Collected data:
════════════════════
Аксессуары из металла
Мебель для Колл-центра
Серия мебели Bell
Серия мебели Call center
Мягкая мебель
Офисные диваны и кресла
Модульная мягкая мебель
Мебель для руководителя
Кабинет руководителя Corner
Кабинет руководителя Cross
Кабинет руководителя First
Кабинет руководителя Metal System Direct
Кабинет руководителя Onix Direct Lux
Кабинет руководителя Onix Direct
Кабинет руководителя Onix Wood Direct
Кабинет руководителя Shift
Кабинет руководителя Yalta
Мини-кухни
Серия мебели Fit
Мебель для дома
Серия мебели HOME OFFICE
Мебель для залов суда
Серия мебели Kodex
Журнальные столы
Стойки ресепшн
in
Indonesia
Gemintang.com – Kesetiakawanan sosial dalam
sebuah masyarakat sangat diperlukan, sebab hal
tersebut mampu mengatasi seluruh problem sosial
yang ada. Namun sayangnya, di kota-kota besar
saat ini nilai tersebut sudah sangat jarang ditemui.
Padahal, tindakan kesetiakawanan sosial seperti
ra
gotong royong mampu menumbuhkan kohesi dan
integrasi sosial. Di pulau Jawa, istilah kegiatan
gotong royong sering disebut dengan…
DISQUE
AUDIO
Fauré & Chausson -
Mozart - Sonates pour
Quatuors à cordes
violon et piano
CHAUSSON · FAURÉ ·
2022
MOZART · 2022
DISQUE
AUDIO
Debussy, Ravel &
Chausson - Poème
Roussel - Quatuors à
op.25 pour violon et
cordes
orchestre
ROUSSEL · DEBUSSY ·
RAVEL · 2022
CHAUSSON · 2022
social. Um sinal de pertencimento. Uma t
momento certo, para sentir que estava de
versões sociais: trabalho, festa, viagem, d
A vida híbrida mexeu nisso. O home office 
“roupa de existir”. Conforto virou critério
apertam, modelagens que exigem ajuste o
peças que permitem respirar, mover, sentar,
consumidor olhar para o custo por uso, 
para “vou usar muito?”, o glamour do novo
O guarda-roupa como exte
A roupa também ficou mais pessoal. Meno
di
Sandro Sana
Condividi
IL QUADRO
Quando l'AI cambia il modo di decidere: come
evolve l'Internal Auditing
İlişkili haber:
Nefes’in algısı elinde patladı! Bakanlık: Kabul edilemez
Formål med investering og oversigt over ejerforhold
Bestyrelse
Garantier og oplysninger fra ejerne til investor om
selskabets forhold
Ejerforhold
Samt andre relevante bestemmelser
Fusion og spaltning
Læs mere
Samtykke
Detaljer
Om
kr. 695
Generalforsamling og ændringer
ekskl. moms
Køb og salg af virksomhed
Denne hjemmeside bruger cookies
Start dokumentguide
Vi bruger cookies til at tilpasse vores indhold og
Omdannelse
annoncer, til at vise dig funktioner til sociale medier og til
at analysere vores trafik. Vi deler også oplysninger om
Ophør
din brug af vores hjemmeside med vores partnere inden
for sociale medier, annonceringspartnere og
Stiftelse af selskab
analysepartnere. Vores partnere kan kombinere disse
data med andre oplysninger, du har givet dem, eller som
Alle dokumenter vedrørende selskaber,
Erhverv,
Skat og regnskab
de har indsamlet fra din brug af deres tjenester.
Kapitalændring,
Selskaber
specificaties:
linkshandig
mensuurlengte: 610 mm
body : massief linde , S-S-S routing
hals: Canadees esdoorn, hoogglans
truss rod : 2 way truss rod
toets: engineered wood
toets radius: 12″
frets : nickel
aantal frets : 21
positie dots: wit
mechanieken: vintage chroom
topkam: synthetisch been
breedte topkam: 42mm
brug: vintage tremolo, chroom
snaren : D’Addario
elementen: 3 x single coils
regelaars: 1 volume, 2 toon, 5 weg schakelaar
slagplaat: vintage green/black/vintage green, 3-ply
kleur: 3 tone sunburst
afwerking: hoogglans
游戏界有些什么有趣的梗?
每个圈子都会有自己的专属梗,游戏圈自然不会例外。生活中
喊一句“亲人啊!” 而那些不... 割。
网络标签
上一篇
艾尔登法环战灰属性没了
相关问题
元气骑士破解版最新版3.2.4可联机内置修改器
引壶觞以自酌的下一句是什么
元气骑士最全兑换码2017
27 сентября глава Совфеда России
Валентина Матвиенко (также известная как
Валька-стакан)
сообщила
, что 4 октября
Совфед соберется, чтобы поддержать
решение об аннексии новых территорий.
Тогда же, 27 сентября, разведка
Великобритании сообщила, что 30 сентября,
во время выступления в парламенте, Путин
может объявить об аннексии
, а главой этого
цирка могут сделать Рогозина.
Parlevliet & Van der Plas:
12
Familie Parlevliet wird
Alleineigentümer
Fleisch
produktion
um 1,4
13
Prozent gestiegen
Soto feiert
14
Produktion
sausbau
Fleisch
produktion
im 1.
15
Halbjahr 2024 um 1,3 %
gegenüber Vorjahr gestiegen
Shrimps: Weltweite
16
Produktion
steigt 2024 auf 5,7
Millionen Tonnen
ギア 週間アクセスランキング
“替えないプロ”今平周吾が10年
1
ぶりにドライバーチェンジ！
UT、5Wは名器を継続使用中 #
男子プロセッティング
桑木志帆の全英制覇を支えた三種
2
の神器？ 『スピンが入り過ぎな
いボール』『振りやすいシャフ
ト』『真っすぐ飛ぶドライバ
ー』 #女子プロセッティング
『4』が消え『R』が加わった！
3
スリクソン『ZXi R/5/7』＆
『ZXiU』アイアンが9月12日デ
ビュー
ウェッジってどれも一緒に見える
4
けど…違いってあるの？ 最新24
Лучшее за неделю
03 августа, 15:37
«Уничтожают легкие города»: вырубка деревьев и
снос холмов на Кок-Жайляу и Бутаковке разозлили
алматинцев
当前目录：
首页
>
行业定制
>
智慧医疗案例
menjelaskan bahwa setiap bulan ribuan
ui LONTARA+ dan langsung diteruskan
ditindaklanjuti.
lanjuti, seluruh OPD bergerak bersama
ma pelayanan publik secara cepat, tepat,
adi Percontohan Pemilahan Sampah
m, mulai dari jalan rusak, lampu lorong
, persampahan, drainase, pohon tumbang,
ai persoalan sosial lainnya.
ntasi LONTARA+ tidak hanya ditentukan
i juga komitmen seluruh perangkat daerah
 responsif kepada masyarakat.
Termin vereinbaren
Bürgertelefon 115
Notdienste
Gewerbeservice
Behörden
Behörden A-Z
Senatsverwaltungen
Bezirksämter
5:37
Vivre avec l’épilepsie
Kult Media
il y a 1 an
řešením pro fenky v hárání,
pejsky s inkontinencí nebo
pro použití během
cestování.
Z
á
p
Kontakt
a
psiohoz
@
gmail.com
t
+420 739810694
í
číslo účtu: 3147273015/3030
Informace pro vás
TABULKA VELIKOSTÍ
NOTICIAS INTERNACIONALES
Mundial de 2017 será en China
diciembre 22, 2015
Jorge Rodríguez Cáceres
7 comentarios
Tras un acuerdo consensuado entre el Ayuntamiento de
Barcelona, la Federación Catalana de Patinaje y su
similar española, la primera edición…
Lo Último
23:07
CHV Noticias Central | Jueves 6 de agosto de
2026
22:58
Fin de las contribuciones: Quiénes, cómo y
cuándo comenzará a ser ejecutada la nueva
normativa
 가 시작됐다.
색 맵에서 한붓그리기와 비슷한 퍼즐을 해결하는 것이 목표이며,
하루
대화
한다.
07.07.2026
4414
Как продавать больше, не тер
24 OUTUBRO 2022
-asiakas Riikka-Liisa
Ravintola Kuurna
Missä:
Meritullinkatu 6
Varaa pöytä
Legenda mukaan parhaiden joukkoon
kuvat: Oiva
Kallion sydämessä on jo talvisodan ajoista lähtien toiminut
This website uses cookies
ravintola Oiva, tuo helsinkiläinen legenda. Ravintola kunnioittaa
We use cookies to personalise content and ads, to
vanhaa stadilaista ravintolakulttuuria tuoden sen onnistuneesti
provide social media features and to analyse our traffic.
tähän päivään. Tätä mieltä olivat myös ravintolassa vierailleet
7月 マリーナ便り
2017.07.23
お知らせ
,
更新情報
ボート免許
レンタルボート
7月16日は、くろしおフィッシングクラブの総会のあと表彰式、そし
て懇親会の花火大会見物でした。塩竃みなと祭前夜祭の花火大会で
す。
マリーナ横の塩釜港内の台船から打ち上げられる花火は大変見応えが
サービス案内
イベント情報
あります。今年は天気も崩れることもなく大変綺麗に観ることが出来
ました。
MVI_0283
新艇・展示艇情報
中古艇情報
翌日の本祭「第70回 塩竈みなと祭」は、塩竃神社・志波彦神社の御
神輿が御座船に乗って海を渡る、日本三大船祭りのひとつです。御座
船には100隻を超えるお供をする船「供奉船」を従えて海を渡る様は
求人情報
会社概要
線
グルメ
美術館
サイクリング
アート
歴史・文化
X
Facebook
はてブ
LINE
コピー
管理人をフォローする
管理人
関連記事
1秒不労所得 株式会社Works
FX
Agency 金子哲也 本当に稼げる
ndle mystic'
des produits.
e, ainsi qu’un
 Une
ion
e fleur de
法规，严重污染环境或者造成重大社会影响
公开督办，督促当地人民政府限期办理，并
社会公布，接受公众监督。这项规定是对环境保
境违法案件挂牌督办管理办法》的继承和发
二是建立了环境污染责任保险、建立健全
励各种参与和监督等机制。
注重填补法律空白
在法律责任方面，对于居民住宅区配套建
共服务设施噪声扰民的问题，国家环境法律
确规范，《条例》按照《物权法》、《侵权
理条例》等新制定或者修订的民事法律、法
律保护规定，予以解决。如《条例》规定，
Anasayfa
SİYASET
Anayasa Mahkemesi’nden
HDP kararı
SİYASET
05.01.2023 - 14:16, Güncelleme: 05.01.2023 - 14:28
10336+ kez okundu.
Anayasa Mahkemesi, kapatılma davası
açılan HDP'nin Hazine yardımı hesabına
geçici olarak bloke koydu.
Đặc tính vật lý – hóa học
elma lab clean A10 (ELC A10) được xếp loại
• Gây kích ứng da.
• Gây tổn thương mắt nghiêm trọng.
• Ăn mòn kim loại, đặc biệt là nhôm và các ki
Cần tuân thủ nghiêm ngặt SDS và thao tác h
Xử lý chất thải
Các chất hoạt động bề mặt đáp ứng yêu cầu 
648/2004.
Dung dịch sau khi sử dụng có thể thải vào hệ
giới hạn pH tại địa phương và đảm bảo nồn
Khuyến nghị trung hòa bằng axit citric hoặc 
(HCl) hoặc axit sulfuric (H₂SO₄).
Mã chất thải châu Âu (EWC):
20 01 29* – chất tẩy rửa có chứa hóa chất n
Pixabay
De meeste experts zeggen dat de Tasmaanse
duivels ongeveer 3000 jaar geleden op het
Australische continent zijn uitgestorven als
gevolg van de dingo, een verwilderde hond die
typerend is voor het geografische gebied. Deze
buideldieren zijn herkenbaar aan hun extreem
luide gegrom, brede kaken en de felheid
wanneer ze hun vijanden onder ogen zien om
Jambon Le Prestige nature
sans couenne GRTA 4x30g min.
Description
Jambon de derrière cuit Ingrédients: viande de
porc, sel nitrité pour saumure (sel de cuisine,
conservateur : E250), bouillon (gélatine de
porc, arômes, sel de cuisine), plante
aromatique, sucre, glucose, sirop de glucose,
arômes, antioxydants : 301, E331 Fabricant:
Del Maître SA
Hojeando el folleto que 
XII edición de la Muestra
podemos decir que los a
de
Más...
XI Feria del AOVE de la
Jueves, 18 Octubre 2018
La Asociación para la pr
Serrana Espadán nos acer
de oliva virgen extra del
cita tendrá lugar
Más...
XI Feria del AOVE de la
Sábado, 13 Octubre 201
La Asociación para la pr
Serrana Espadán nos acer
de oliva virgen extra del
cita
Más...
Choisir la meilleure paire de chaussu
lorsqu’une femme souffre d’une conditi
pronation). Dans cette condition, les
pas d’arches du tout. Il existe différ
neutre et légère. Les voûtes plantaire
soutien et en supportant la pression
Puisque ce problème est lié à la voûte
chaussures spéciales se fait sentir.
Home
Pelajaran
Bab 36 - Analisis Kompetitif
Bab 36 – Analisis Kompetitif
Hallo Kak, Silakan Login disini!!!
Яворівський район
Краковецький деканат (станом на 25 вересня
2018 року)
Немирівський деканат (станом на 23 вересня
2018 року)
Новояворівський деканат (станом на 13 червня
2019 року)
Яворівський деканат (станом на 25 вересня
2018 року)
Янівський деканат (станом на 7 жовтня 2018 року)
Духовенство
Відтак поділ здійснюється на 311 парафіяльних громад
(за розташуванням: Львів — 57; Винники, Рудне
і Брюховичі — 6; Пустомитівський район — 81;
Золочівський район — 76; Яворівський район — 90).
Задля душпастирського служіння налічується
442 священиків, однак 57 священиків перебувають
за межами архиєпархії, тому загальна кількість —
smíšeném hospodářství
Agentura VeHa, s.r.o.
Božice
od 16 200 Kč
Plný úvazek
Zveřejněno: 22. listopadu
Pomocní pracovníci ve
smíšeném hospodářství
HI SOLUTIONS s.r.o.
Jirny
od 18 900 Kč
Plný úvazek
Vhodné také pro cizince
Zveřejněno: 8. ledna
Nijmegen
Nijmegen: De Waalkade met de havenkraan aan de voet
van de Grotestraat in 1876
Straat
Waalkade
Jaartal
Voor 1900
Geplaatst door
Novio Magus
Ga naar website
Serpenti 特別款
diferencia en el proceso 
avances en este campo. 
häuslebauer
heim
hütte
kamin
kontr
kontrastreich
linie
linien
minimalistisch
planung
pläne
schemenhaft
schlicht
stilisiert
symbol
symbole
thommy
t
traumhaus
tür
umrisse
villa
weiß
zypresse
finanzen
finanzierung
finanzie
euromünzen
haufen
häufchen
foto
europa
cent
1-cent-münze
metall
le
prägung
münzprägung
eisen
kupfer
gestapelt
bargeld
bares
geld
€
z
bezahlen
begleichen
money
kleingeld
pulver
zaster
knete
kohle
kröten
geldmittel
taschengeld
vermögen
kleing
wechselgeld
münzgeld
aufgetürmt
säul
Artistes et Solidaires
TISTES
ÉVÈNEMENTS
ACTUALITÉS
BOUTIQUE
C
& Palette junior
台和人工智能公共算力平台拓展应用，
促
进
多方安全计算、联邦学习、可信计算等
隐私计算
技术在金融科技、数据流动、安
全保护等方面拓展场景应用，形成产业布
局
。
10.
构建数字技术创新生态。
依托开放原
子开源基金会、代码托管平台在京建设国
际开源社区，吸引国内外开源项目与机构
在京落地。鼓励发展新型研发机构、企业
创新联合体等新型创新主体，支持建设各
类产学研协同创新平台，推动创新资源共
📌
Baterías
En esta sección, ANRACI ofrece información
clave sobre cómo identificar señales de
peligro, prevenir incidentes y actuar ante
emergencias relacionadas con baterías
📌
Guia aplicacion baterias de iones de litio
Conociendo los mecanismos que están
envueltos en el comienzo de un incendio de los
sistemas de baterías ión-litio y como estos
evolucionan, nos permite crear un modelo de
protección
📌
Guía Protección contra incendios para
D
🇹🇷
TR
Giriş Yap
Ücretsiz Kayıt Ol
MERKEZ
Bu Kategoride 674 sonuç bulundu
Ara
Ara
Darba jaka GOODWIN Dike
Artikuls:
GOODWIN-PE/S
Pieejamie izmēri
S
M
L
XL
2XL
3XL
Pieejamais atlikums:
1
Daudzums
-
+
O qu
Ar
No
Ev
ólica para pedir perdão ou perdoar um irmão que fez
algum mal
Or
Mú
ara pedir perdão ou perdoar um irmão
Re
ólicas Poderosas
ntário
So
════════════════════
Requirement: Reproduce the lines of the records word for word, starting from the very first line and going on through the line containing "Padahal, tindakan kesetiakawanan", including both of those lines.

Result below:
Аксессуары из металла
Мебель для Колл-центра
Серия мебели Bell
Серия мебели Call center
Мягкая мебель
Офисные диваны и кресла
Модульная мягкая мебель
Мебель для руководителя
Кабинет руководителя Corner
Кабинет руководителя Cross
Кабинет руководителя First
Кабинет руководителя Metal System Direct
Кабинет руководителя Onix Direct Lux
Кабинет руководителя Onix Direct
Кабинет руководителя Onix Wood Direct
Кабинет руководителя Shift
Кабинет руководителя Yalta
Мини-кухни
Серия мебели Fit
Мебель для дома
Серия мебели HOME OFFICE
Мебель для залов суда
Серия мебели Kodex
Журнальные столы
Стойки ресепшн
in
Indonesia
Gemintang.com – Kesetiakawanan sosial dalam
sebuah masyarakat sangat diperlukan, sebab hal
tersebut mampu mengatasi seluruh problem sosial
yang ada. Namun sayangnya, di kota-kota besar
saat ini nilai tersebut sudah sangat jarang ditemui.
Padahal, tindakan kesetiakawanan sosial seperti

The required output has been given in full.